It sounds like the person you're concerned about has some kind of tremor (the medical term for regular shaking of a body part), and someone has told you it's not
Parkinson’s disease. There are medications available to treat tremor, but to prescribe the right medication for this woman, more information about what kind of tremor she has is needed, since tremor can be associated with several different conditions. You should also know that some tremors are actually caused by medications, in which case the recommended treatment may be to reduce or remove the drug that induced this side effect.
Before you get medication to treat an older woman with tremor, I would make sure that a doctor has tried to figure out what's causing her to shake. It's especially important to notice whether the tremor happens when the person is resting, versus standing or in action. For instance, resting tremors are classic signs of Parkinson's disease, and even if her doctor says it's not Parkinson’s now, it still could either become Parkinson's or be associated with a disease related to Parkinson's. If Parkinson's has already been ruled out by her physician and you remain doubtful of the diagnosis, you can always seek a second opinion.

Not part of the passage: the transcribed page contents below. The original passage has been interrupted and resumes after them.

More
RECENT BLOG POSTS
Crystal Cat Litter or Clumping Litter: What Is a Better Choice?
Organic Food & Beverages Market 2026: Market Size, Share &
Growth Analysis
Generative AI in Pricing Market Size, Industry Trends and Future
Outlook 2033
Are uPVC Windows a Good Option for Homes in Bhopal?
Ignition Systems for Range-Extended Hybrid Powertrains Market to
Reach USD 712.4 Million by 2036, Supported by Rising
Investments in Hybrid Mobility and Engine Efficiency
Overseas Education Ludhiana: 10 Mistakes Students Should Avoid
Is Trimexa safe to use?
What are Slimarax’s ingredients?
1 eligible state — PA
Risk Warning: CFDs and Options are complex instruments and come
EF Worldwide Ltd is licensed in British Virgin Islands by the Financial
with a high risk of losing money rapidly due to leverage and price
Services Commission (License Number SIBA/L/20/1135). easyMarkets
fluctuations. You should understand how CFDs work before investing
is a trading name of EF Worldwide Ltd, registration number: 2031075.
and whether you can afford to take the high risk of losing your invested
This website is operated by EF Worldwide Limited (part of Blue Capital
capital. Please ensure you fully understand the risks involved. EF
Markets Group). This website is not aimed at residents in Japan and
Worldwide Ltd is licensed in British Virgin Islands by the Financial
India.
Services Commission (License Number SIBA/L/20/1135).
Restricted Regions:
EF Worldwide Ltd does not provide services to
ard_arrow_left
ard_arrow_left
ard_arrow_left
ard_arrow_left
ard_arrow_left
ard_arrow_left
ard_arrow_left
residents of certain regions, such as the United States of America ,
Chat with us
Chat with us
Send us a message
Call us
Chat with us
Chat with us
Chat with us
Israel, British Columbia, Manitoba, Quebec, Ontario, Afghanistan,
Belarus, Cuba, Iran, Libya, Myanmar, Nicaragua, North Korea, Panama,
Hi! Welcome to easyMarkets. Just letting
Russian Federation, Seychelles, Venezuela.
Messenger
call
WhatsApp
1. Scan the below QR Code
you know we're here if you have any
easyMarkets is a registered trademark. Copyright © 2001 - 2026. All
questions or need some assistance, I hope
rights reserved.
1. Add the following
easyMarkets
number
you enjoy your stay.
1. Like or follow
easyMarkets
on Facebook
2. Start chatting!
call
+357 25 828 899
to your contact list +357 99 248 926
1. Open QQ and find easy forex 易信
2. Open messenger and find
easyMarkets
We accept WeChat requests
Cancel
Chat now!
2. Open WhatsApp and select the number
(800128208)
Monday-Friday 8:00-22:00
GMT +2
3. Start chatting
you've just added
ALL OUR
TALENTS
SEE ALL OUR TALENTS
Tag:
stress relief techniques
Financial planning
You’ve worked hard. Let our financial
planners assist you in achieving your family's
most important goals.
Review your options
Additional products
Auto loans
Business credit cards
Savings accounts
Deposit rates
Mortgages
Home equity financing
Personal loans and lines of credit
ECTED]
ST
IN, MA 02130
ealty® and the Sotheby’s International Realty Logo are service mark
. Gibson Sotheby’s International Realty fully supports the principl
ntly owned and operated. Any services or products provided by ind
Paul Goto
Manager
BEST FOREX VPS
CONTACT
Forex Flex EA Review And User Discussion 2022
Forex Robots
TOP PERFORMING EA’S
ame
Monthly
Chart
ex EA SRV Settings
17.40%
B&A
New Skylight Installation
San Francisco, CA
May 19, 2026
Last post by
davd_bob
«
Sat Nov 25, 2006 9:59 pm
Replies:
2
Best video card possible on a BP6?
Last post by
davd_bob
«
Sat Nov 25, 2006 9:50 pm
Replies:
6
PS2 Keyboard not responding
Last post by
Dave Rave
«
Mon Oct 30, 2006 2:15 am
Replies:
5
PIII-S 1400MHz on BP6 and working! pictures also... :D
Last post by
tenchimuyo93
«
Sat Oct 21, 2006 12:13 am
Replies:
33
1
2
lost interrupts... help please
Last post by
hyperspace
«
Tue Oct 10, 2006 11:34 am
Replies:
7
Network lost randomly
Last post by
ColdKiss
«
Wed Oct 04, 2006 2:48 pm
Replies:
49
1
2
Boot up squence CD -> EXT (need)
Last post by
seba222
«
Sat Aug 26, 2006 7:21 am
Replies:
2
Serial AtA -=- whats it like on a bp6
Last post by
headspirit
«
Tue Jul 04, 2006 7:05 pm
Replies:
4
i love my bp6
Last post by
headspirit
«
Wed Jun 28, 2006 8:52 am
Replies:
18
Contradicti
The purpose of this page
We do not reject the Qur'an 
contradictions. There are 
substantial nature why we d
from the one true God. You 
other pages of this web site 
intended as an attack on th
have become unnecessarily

But most tremors are postural or action tremors, which means the shaking happens when a person holds out an arm, is standing, or is trying to do something like write or point a finger. If an action tremor is investigated and no particular disease or medication is found to be the cause, then the person is usually diagnosed with what's called essential tremor.

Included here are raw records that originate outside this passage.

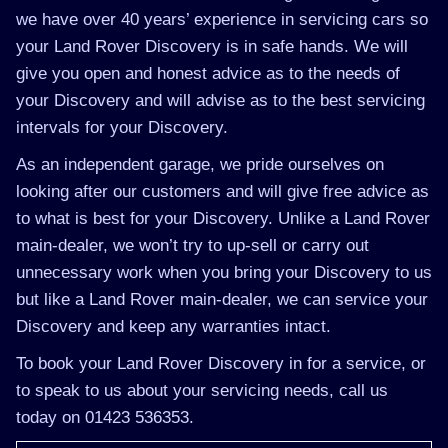
we have over 40 years’ experience in servicing cars so
your Land Rover Discovery is in safe hands. We will
give you open and honest advice as to the needs of
your Discovery and will advise as to the best servicing
intervals for your Discovery.
As an independent garage, we pride ourselves on
looking after our customers and will give free advice as
to what is best for your Discovery. Unlike a Land Rover
main-dealer, we won’t try to up-sell or carry out
unnecessary work when you bring your Discovery to us
but like a Land Rover main-dealer, we can service your
Discovery and keep any warranties intact.
To book your Land Rover Discovery in for a service, or
to speak to us about your servicing needs, call us
today on 01423 536353.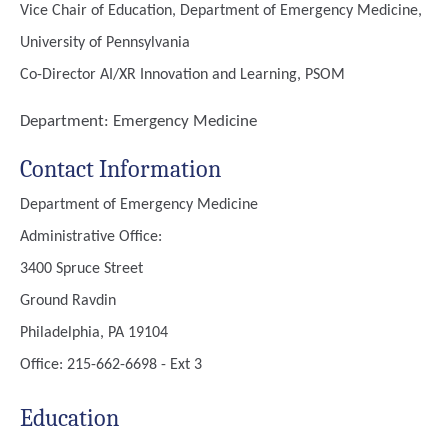
Vice Chair of Education, Department of Emergency Medicine,
University of Pennsylvania
Co-Director AI/XR Innovation and Learning, PSOM
Department:
Emergency Medicine
Contact Information
Department of Emergency Medicine
Administrative Office:
3400 Spruce Street
Ground Ravdin
Philadelphia, PA 19104
Office: 215-662-6698 - Ext 3
Education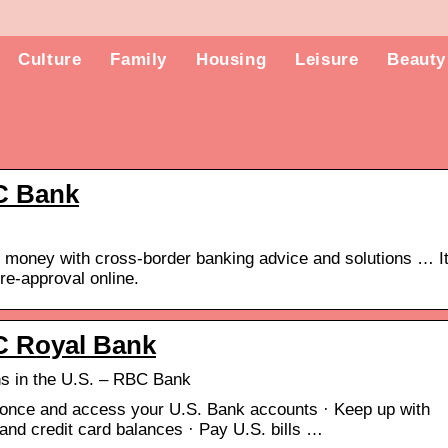
Culture
Family
Housing
Leisure
Beauty
C Bank
ve money with cross-border banking advice and solutions … I
re-approval online.
C Royal Bank
s in the U.S. – RBC Bank
 once and access your U.S. Bank accounts · Keep up with
nd credit card balances · Pay U.S. bills …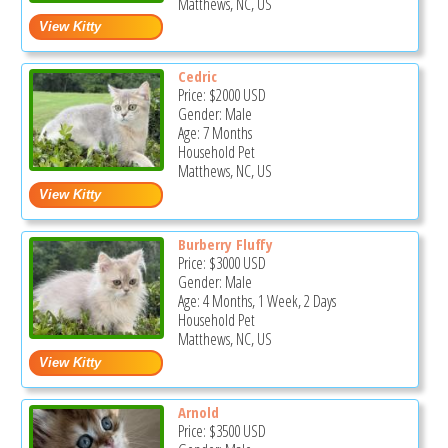
Matthews, NC, US
Cedric
Price:
$2000
USD
Gender: Male
Age: 7 Months
Household Pet
Matthews, NC, US
Burberry Fluffy
Price:
$3000
USD
Gender: Male
Age: 4 Months, 1 Week, 2 Days
Household Pet
Matthews, NC, US
Arnold
Price:
$3500
USD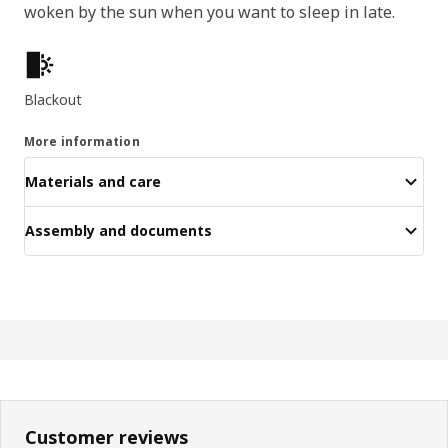
woken by the sun when you want to sleep in late.
Key features
Blackout
More information
Materials and care
Assembly and documents
Customer reviews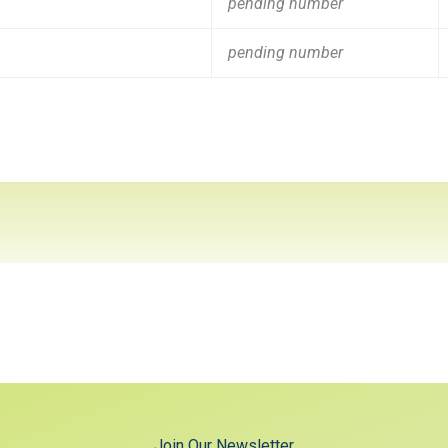
pending number
pending number
Join Our Newsletter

Essential tremor can be treated with a medication called propranolol, but this drug usually causes lower blood pressure and slower heart rate, both of which can increase the risk of falling for an older person. Other medications sometimes used to treat essential tremor include anti-seizure drugs such as primidone and gapabentin, but these can also cause problematic side effects in the elderly.

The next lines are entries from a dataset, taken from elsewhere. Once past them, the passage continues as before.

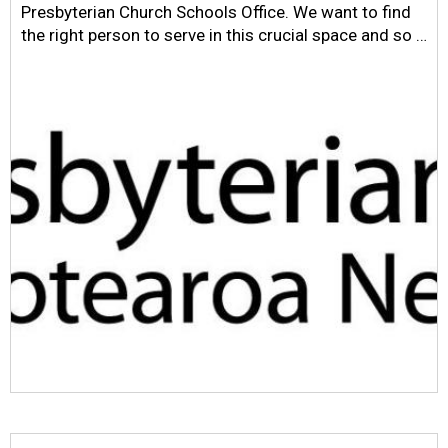
Presbyterian Church Schools Office. We want to find
the right person to serve in this crucial space and so …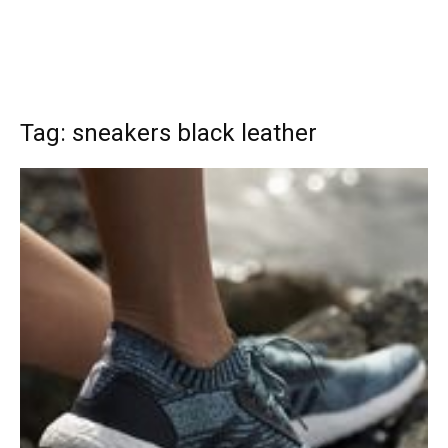
Tag: sneakers black leather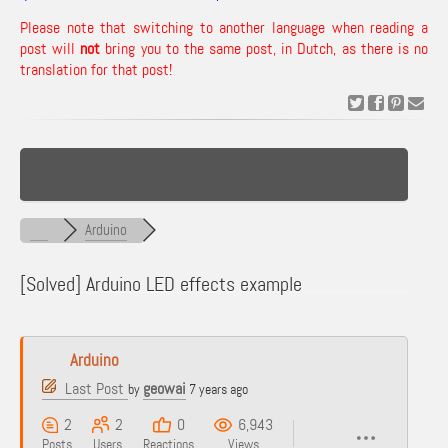
Please note that switching to another language when reading a
post will
not
bring you to the same post, in Dutch, as there is no
translation for that post!
Arduino
[Solved]
Arduino LED effects example
Arduino
Last Post
geowai
by
7 years ago
2
2
0
6,943
Posts
Users
Reactions
Views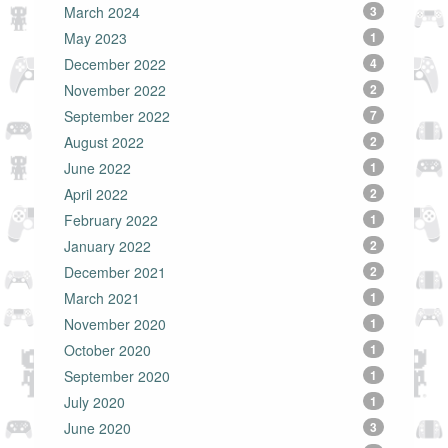
March 2024
3
May 2023
1
December 2022
4
November 2022
2
September 2022
7
August 2022
2
June 2022
1
April 2022
2
February 2022
1
January 2022
2
December 2021
2
March 2021
1
November 2020
1
October 2020
1
September 2020
1
July 2020
1
June 2020
3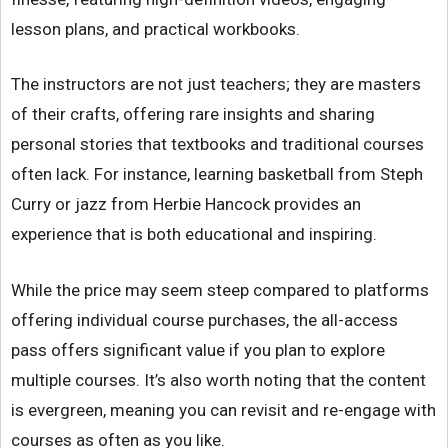
lesson plans, and practical workbooks.
The instructors are not just teachers; they are masters
of their crafts, offering rare insights and sharing
personal stories that textbooks and traditional courses
often lack. For instance, learning basketball from Steph
Curry or jazz from Herbie Hancock provides an
experience that is both educational and inspiring.
While the price may seem steep compared to platforms
offering individual course purchases, the all-access
pass offers significant value if you plan to explore
multiple courses. It’s also worth noting that the content
is evergreen, meaning you can revisit and re-engage with
courses as often as you like.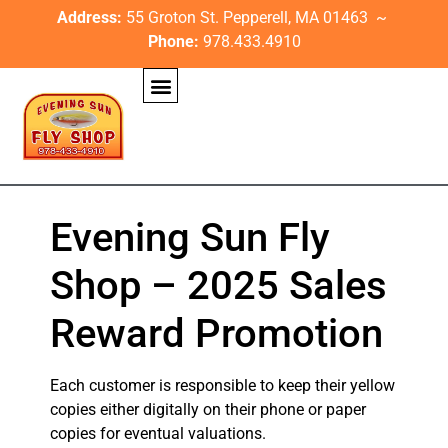
Address:
55 Groton St. Pepperell, MA 01463 ~
Phone:
978.433.4910
Evening Sun Fly
Shop – 2025 Sales
Reward Promotion
Each customer is responsible to keep their yellow
copies either digitally on their phone or paper
copies for eventual valuations.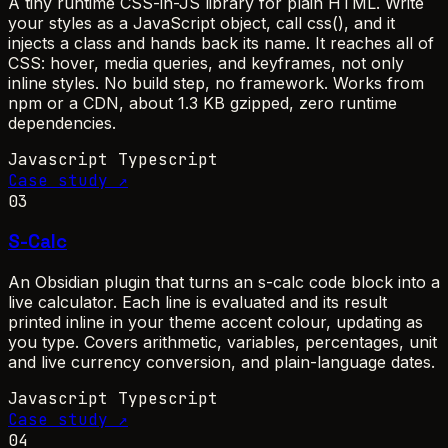
A tiny runtime CSS-in-JS library for plain HTML. Write
your styles as a JavaScript object, call css(), and it
injects a class and hands back its name. It reaches all of
CSS: hover, media queries, and keyframes, not only
inline styles. No build step, no framework. Works from
npm or a CDN, about 1.3 KB gzipped, zero runtime
dependencies.
Javascript
Typescript
Case study ↗
03
S-Calc
An Obsidian plugin that turns an s-calc code block into a
live calculator. Each line is evaluated and its result
printed inline in your theme accent colour, updating as
you type. Covers arithmetic, variables, percentages, unit
and live currency conversion, and plain-language dates.
Javascript
Typescript
Case study ↗
04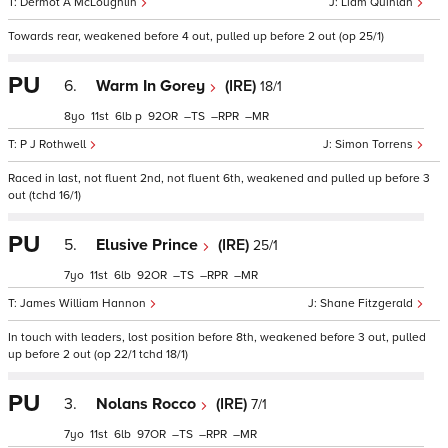
Dermot A McLoughlin
Liam Quinlan
Towards rear, weakened before 4 out, pulled up before 2 out (op 25/1)
PU
6.
Warm In Gorey
(IRE)
18/1
8
11
6
p
92
–
–
–
P J Rothwell
Simon Torrens
Raced in last, not fluent 2nd, not fluent 6th, weakened and pulled up before 3
out (tchd 16/1)
PU
5.
Elusive Prince
(IRE)
25/1
7
11
6
92
–
–
–
James William Hannon
Shane Fitzgerald
In touch with leaders, lost position before 8th, weakened before 3 out, pulled
up before 2 out (op 22/1 tchd 18/1)
PU
3.
Nolans Rocco
(IRE)
7/1
7
11
6
97
–
–
–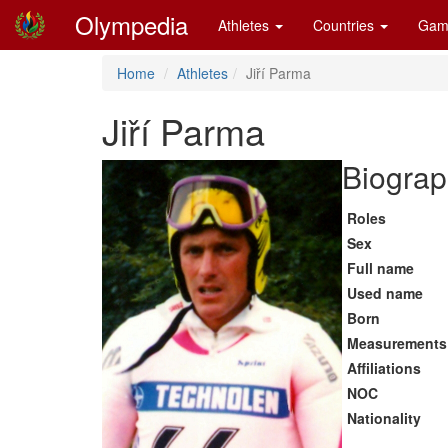
Olympedia
Athletes
Countries
Gam
Home
Athletes
Jiří Parma
Jiří Parma
Biograp
Roles
Sex
Full name
Used name
Born
Measurements
Affiliations
NOC
Nationality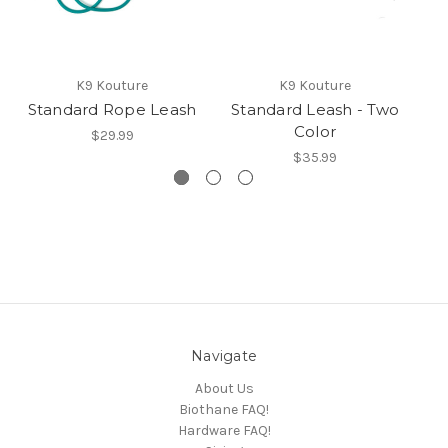
K9 Kouture
K9 Kouture
Standard Rope Leash
Standard Leash - Two
Color
S
$29.99
$35.99
Navigate
About Us
Biothane FAQ!
Hardware FAQ!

So while there are treatments available to treat tremors, these drugs may lead to problems that are worse than shaking. I would certainly recommend a physician's evaluation to figure out what's behind the tremor, if that hasn't been done. One of the questions you'll want to address is how disabling or unsettling the shaking is to the woman concerned. Once these issues have been explored, you and your loved one can talk with her doctor about whether a medication to try to control the shaking might be appropriate.